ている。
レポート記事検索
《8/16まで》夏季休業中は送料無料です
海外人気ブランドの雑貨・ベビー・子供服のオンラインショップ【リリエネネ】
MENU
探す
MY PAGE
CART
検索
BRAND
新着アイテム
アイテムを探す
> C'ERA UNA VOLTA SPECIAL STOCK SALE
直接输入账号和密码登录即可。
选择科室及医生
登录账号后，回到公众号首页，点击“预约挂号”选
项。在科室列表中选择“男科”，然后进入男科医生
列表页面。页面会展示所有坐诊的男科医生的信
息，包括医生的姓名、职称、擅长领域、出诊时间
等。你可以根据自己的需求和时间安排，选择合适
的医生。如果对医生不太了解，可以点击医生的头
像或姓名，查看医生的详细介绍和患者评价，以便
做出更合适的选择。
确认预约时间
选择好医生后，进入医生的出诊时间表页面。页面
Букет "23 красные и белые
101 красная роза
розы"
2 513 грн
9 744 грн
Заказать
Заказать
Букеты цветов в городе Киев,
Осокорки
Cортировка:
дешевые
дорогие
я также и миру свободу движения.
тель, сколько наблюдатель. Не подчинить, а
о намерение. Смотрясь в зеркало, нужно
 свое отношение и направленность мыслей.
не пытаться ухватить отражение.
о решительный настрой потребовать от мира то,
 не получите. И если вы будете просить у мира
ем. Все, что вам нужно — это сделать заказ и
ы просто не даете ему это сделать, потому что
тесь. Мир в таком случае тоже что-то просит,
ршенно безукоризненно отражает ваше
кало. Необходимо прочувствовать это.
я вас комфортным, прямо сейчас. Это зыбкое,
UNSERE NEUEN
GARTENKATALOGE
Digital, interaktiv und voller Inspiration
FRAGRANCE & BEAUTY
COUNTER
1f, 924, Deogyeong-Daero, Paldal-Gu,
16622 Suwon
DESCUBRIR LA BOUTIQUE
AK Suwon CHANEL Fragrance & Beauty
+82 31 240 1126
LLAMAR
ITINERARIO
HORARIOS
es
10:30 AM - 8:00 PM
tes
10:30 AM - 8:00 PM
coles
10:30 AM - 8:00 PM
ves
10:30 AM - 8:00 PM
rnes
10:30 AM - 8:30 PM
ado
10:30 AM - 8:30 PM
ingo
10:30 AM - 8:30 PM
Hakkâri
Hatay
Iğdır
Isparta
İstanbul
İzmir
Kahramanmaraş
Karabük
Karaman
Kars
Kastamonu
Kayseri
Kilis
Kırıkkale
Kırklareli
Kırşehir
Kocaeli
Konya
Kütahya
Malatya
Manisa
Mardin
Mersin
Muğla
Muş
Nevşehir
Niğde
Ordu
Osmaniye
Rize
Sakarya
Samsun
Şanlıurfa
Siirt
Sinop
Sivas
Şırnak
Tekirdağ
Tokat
------------------------------
▶ **Description of the task**
Each line containing "сделать" belongs in the answer; pick these out of the material and copy them.

▶ **Answer box**
ем. Все, что вам нужно — это сделать заказ и
ы просто не даете ему это сделать, потому что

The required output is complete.